Aim of the exercise =>
In the review comment below, turn the paragraph that begins "The README’s" into a short bulleted list that keeps its main facts.

Document extract =>
Start of Block

Choose a reason for hiding this comment
The reason will be displayed to describe this comment to others. Learn more.
The README’s “Steps” column doesn’t match the actual training stop steps in the included logs (e.g., seed 42 stops at 6576 in
train_seed42.log, seed 2024 at 6588, seed 1337 at 6578). Please update the table so the reported step counts are consistent with the logs.

End of Block

Records =>
Start of Block

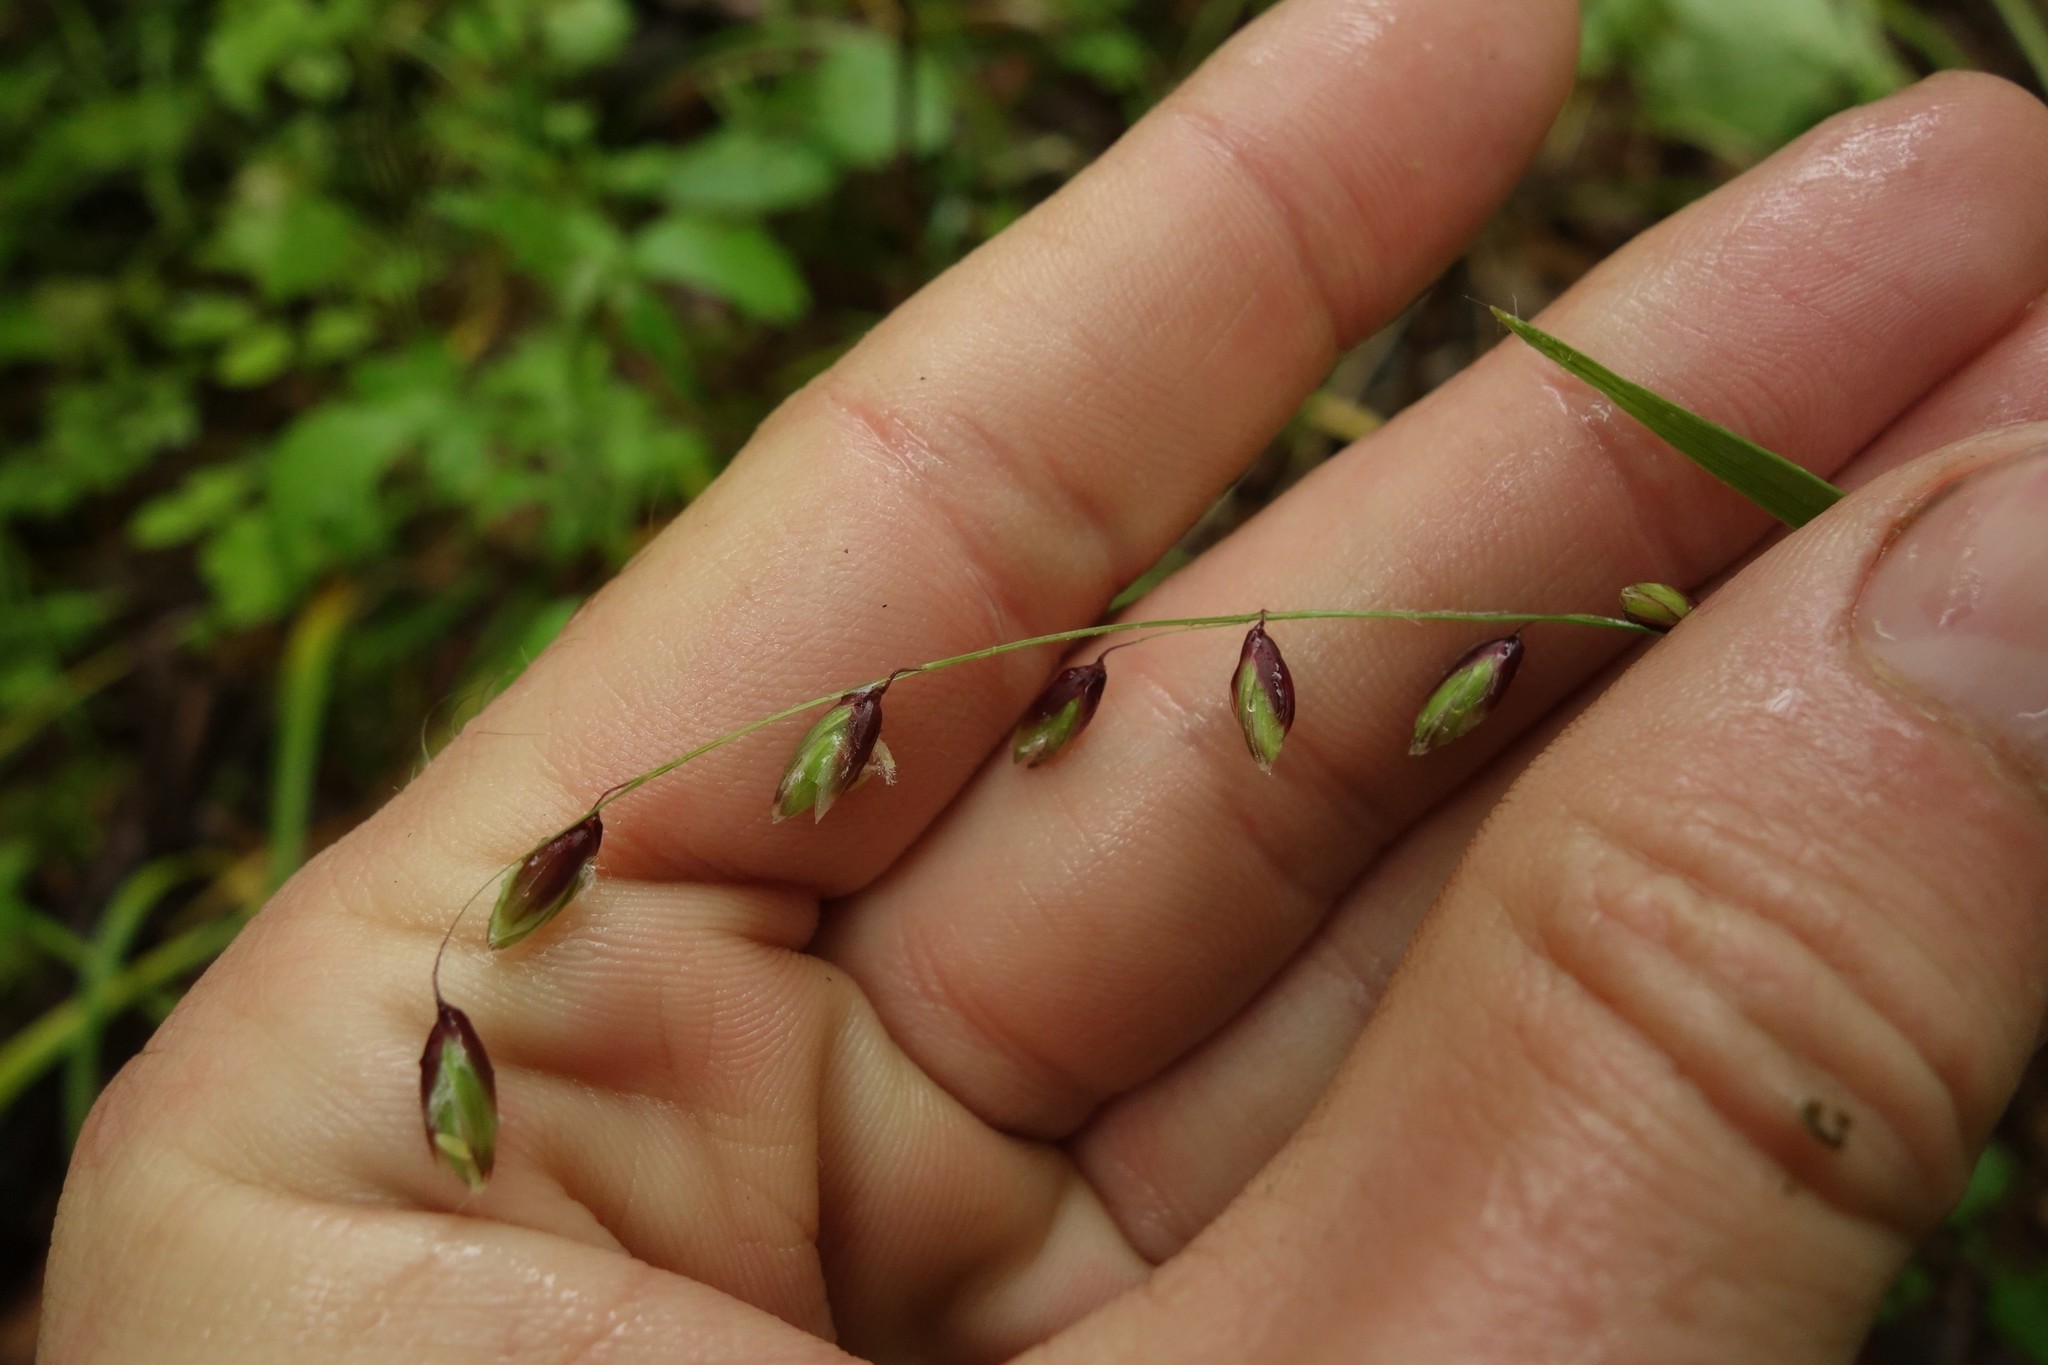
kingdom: Plantae
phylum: Tracheophyta
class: Liliopsida
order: Poales
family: Poaceae
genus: Melica
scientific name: Melica nutans
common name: Mountain melick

End of Block

Reply to the exercise =>
- The README’s "Steps" column doesn’t match the training stop steps in the included logs.
- Seed 42 stops at 6576 in train_seed42.log. Seed 2024 stops at 6588. Seed 1337 stops at 6578.
- The table should be updated so its step counts agree with the logs.